Karen Jo Pini (born 30 July 1957) is an Australian actress, model, TV personality and beauty pageant titleholder. She represented her country at the 1976 Miss World pageant held in London, United Kingdom and finished first runner up. She was also the nude centerfold in the first Australian edition of Playboy magazine in February 1979. Pini also co-hosted the weekly televised New South Wales lotto draw for twelve years.

==Career==

===Modelling===
In 1976 Pini entered her first beauty pageant, winning the title of Miss West Coast.

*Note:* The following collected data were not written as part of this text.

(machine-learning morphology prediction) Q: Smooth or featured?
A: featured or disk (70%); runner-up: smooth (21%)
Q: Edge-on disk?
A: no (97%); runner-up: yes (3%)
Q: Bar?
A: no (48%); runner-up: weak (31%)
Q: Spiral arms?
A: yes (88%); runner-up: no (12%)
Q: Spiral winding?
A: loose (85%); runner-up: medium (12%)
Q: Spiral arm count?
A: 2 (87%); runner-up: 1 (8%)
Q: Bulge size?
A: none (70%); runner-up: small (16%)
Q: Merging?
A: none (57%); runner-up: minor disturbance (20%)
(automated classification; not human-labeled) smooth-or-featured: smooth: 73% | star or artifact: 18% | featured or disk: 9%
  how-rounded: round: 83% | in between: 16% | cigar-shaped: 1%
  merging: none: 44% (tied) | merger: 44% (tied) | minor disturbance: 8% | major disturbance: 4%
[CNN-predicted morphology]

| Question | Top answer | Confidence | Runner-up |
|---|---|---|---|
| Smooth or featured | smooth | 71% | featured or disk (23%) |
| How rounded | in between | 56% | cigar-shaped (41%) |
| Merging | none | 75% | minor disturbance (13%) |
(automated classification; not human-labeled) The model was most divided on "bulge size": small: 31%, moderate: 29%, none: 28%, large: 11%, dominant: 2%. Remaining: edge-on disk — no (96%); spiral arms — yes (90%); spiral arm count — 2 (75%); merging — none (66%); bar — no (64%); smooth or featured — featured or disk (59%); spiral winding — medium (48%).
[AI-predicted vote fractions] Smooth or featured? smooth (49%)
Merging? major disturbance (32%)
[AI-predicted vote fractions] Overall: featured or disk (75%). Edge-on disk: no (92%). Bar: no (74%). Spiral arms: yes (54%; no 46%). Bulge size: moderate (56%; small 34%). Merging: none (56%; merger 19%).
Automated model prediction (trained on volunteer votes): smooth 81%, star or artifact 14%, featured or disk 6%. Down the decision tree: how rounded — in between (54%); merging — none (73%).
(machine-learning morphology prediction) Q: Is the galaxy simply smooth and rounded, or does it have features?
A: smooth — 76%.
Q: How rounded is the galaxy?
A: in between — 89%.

As a result, she automatically qualified for the Miss Australasia Beachgirl competition, which was held in Perth in March that year. Pini won that title, qualifying her to enter the Quest of Quests pageant, a competition to select the Australian entrants for the Miss Universe and Miss World contests. She was selected as the Miss World representative for Australia and Australia's Golden Dream Girl. In November she appeared at the 1976 Miss World pageant held at Royal Albert Hall in London, where she was chosen as first runner up to the winner Cindy Breakspeare from Jamaica.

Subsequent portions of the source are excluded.